-- Given data follows --

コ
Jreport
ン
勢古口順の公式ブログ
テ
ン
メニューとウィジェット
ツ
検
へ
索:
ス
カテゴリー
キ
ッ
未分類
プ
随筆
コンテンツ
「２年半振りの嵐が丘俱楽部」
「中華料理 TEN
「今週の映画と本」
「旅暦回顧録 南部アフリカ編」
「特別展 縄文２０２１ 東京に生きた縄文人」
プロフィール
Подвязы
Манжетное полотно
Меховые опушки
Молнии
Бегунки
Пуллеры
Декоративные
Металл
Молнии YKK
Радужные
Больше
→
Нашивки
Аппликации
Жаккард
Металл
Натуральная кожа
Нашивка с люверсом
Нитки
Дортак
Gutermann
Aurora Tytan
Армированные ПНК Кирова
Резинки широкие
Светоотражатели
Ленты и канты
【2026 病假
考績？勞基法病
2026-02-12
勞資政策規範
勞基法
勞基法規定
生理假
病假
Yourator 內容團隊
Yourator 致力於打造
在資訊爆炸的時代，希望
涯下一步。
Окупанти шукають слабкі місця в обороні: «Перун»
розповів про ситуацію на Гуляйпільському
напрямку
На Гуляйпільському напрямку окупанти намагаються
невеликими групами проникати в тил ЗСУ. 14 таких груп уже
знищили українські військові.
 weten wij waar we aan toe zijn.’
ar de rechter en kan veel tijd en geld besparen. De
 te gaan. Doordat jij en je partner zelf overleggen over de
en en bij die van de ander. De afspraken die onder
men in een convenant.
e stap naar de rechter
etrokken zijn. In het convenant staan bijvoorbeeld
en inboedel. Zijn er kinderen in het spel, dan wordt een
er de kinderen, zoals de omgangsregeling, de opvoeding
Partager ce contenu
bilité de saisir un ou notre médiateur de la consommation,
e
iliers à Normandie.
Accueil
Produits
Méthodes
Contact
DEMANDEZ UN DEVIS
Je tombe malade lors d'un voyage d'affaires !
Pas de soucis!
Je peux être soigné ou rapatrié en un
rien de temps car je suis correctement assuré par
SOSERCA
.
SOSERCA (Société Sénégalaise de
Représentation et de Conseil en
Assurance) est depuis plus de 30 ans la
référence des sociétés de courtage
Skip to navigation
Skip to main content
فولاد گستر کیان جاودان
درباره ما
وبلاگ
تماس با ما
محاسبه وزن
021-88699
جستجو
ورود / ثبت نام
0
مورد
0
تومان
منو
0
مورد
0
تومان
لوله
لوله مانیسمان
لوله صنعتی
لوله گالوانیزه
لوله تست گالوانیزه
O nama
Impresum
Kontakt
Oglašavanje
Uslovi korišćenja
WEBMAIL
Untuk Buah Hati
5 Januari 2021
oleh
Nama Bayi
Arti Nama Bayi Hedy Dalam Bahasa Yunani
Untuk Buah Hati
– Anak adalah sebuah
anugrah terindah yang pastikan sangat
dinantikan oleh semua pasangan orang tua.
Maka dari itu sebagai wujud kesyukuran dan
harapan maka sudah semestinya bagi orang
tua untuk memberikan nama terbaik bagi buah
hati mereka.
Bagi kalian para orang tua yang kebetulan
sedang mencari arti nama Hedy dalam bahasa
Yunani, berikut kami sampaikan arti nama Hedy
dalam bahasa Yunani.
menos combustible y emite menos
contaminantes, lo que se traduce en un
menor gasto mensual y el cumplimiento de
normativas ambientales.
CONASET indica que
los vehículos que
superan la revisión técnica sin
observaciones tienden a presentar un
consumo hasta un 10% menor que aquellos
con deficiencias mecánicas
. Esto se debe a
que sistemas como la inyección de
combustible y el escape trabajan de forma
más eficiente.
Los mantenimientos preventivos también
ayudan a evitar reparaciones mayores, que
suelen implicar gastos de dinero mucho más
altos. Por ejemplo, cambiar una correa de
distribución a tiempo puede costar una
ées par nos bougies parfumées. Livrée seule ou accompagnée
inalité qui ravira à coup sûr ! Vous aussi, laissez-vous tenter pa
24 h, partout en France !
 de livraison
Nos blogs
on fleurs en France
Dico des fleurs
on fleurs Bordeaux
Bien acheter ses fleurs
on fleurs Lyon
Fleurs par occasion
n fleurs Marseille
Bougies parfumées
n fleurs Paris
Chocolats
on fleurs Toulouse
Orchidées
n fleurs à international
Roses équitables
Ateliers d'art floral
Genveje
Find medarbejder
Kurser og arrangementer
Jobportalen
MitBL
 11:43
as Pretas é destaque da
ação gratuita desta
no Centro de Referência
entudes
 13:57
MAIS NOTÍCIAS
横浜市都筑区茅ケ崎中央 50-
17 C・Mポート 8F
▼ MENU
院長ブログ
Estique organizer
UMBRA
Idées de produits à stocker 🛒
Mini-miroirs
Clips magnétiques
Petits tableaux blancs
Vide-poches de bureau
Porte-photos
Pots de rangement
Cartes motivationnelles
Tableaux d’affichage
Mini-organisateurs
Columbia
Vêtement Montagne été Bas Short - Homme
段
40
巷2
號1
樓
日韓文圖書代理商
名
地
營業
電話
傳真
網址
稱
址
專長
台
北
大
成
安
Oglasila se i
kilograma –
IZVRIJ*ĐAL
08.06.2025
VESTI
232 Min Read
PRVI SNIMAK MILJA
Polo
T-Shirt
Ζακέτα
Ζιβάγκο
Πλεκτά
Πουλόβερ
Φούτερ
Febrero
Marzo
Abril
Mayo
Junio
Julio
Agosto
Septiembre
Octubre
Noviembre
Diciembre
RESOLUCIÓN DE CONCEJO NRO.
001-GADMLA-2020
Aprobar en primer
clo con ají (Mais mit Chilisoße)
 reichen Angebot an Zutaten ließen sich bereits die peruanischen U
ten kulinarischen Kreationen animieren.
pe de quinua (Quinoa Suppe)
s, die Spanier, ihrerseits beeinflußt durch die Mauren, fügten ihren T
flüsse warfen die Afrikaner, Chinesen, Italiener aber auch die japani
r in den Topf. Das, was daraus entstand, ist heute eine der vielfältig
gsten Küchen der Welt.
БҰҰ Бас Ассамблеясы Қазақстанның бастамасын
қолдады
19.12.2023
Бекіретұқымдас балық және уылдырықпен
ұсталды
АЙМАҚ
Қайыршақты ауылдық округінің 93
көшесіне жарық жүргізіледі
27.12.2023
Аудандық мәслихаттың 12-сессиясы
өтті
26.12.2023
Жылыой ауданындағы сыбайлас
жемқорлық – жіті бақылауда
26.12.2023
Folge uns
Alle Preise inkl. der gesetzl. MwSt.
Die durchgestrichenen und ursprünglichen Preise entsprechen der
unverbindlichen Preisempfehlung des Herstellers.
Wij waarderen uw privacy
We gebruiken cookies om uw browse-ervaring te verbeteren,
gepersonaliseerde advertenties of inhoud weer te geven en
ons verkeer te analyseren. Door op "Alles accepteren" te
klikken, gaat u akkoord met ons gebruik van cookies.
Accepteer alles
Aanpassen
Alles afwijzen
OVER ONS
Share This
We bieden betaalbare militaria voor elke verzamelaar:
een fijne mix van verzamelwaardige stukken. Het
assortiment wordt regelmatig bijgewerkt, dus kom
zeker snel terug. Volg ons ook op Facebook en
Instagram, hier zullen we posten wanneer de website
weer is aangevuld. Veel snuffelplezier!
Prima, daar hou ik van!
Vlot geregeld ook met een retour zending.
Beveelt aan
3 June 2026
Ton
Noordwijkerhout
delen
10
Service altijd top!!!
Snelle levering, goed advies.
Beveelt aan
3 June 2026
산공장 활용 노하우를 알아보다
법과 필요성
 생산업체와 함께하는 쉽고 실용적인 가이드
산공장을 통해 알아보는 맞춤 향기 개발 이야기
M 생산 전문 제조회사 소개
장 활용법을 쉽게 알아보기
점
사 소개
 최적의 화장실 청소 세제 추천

-- Given data concluded --

Reproduce every line of the records above character for character, keeping the original line breaks and order.

### Task answer
コ
Jreport
ン
勢古口順の公式ブログ
テ
ン
メニューとウィジェット
ツ
検
へ
索:
ス
カテゴリー
キ
ッ
未分類
プ
随筆
コンテンツ
「２年半振りの嵐が丘俱楽部」
「中華料理 TEN
「今週の映画と本」
「旅暦回顧録 南部アフリカ編」
「特別展 縄文２０２１ 東京に生きた縄文人」
プロフィール
Подвязы
Манжетное полотно
Меховые опушки
Молнии
Бегунки
Пуллеры
Декоративные
Металл
Молнии YKK
Радужные
Больше
→
Нашивки
Аппликации
Жаккард
Металл
Натуральная кожа
Нашивка с люверсом
Нитки
Дортак
Gutermann
Aurora Tytan
Армированные ПНК Кирова
Резинки широкие
Светоотражатели
Ленты и канты
【2026 病假
考績？勞基法病
2026-02-12
勞資政策規範
勞基法
勞基法規定
生理假
病假
Yourator 內容團隊
Yourator 致力於打造
在資訊爆炸的時代，希望
涯下一步。
Окупанти шукають слабкі місця в обороні: «Перун»
розповів про ситуацію на Гуляйпільському
напрямку
На Гуляйпільському напрямку окупанти намагаються
невеликими групами проникати в тил ЗСУ. 14 таких груп уже
знищили українські військові.
 weten wij waar we aan toe zijn.’
ar de rechter en kan veel tijd en geld besparen. De
 te gaan. Doordat jij en je partner zelf overleggen over de
en en bij die van de ander. De afspraken die onder
men in een convenant.
e stap naar de rechter
etrokken zijn. In het convenant staan bijvoorbeeld
en inboedel. Zijn er kinderen in het spel, dan wordt een
er de kinderen, zoals de omgangsregeling, de opvoeding
Partager ce contenu
bilité de saisir un ou notre médiateur de la consommation,
e
iliers à Normandie.
Accueil
Produits
Méthodes
Contact
DEMANDEZ UN DEVIS
Je tombe malade lors d'un voyage d'affaires !
Pas de soucis!
Je peux être soigné ou rapatrié en un
rien de temps car je suis correctement assuré par
SOSERCA
.
SOSERCA (Société Sénégalaise de
Représentation et de Conseil en
Assurance) est depuis plus de 30 ans la
référence des sociétés de courtage
Skip to navigation
Skip to main content
فولاد گستر کیان جاودان
درباره ما
وبلاگ
تماس با ما
محاسبه وزن
021-88699
جستجو
ورود / ثبت نام
0
مورد
0
تومان
منو
0
مورد
0
تومان
لوله
لوله مانیسمان
لوله صنعتی
لوله گالوانیزه
لوله تست گالوانیزه
O nama
Impresum
Kontakt
Oglašavanje
Uslovi korišćenja
WEBMAIL
Untuk Buah Hati
5 Januari 2021
oleh
Nama Bayi
Arti Nama Bayi Hedy Dalam Bahasa Yunani
Untuk Buah Hati
– Anak adalah sebuah
anugrah terindah yang pastikan sangat
dinantikan oleh semua pasangan orang tua.
Maka dari itu sebagai wujud kesyukuran dan
harapan maka sudah semestinya bagi orang
tua untuk memberikan nama terbaik bagi buah
hati mereka.
Bagi kalian para orang tua yang kebetulan
sedang mencari arti nama Hedy dalam bahasa
Yunani, berikut kami sampaikan arti nama Hedy
dalam bahasa Yunani.
menos combustible y emite menos
contaminantes, lo que se traduce en un
menor gasto mensual y el cumplimiento de
normativas ambientales.
CONASET indica que
los vehículos que
superan la revisión técnica sin
observaciones tienden a presentar un
consumo hasta un 10% menor que aquellos
con deficiencias mecánicas
. Esto se debe a
que sistemas como la inyección de
combustible y el escape trabajan de forma
más eficiente.
Los mantenimientos preventivos también
ayudan a evitar reparaciones mayores, que
suelen implicar gastos de dinero mucho más
altos. Por ejemplo, cambiar una correa de
distribución a tiempo puede costar una
ées par nos bougies parfumées. Livrée seule ou accompagnée
inalité qui ravira à coup sûr ! Vous aussi, laissez-vous tenter pa
24 h, partout en France !
 de livraison
Nos blogs
on fleurs en France
Dico des fleurs
on fleurs Bordeaux
Bien acheter ses fleurs
on fleurs Lyon
Fleurs par occasion
n fleurs Marseille
Bougies parfumées
n fleurs Paris
Chocolats
on fleurs Toulouse
Orchidées
n fleurs à international
Roses équitables
Ateliers d'art floral
Genveje
Find medarbejder
Kurser og arrangementer
Jobportalen
MitBL
 11:43
as Pretas é destaque da
ação gratuita desta
no Centro de Referência
entudes
 13:57
MAIS NOTÍCIAS
横浜市都筑区茅ケ崎中央 50-
17 C・Mポート 8F
▼ MENU
院長ブログ
Estique organizer
UMBRA
Idées de produits à stocker 🛒
Mini-miroirs
Clips magnétiques
Petits tableaux blancs
Vide-poches de bureau
Porte-photos
Pots de rangement
Cartes motivationnelles
Tableaux d’affichage
Mini-organisateurs
Columbia
Vêtement Montagne été Bas Short - Homme
段
40
巷2
號1
樓
日韓文圖書代理商
名
地
營業
電話
傳真
網址
稱
址
專長
台
北
大
成
安
Oglasila se i
kilograma –
IZVRIJ*ĐAL
08.06.2025
VESTI
232 Min Read
PRVI SNIMAK MILJA
Polo
T-Shirt
Ζακέτα
Ζιβάγκο
Πλεκτά
Πουλόβερ
Φούτερ
Febrero
Marzo
Abril
Mayo
Junio
Julio
Agosto
Septiembre
Octubre
Noviembre
Diciembre
RESOLUCIÓN DE CONCEJO NRO.
001-GADMLA-2020
Aprobar en primer
clo con ají (Mais mit Chilisoße)
 reichen Angebot an Zutaten ließen sich bereits die peruanischen U
ten kulinarischen Kreationen animieren.
pe de quinua (Quinoa Suppe)
s, die Spanier, ihrerseits beeinflußt durch die Mauren, fügten ihren T
flüsse warfen die Afrikaner, Chinesen, Italiener aber auch die japani
r in den Topf. Das, was daraus entstand, ist heute eine der vielfältig
gsten Küchen der Welt.
БҰҰ Бас Ассамблеясы Қазақстанның бастамасын
қолдады
19.12.2023
Бекіретұқымдас балық және уылдырықпен
ұсталды
АЙМАҚ
Қайыршақты ауылдық округінің 93
көшесіне жарық жүргізіледі
27.12.2023
Аудандық мәслихаттың 12-сессиясы
өтті
26.12.2023
Жылыой ауданындағы сыбайлас
жемқорлық – жіті бақылауда
26.12.2023
Folge uns
Alle Preise inkl. der gesetzl. MwSt.
Die durchgestrichenen und ursprünglichen Preise entsprechen der
unverbindlichen Preisempfehlung des Herstellers.
Wij waarderen uw privacy
We gebruiken cookies om uw browse-ervaring te verbeteren,
gepersonaliseerde advertenties of inhoud weer te geven en
ons verkeer te analyseren. Door op "Alles accepteren" te
klikken, gaat u akkoord met ons gebruik van cookies.
Accepteer alles
Aanpassen
Alles afwijzen
OVER ONS
Share This
We bieden betaalbare militaria voor elke verzamelaar:
een fijne mix van verzamelwaardige stukken. Het
assortiment wordt regelmatig bijgewerkt, dus kom
zeker snel terug. Volg ons ook op Facebook en
Instagram, hier zullen we posten wanneer de website
weer is aangevuld. Veel snuffelplezier!
Prima, daar hou ik van!
Vlot geregeld ook met een retour zending.
Beveelt aan
3 June 2026
Ton
Noordwijkerhout
delen
10
Service altijd top!!!
Snelle levering, goed advies.
Beveelt aan
3 June 2026
산공장 활용 노하우를 알아보다
법과 필요성
 생산업체와 함께하는 쉽고 실용적인 가이드
산공장을 통해 알아보는 맞춤 향기 개발 이야기
M 생산 전문 제조회사 소개
장 활용법을 쉽게 알아보기
점
사 소개
 최적의 화장실 청소 세제 추천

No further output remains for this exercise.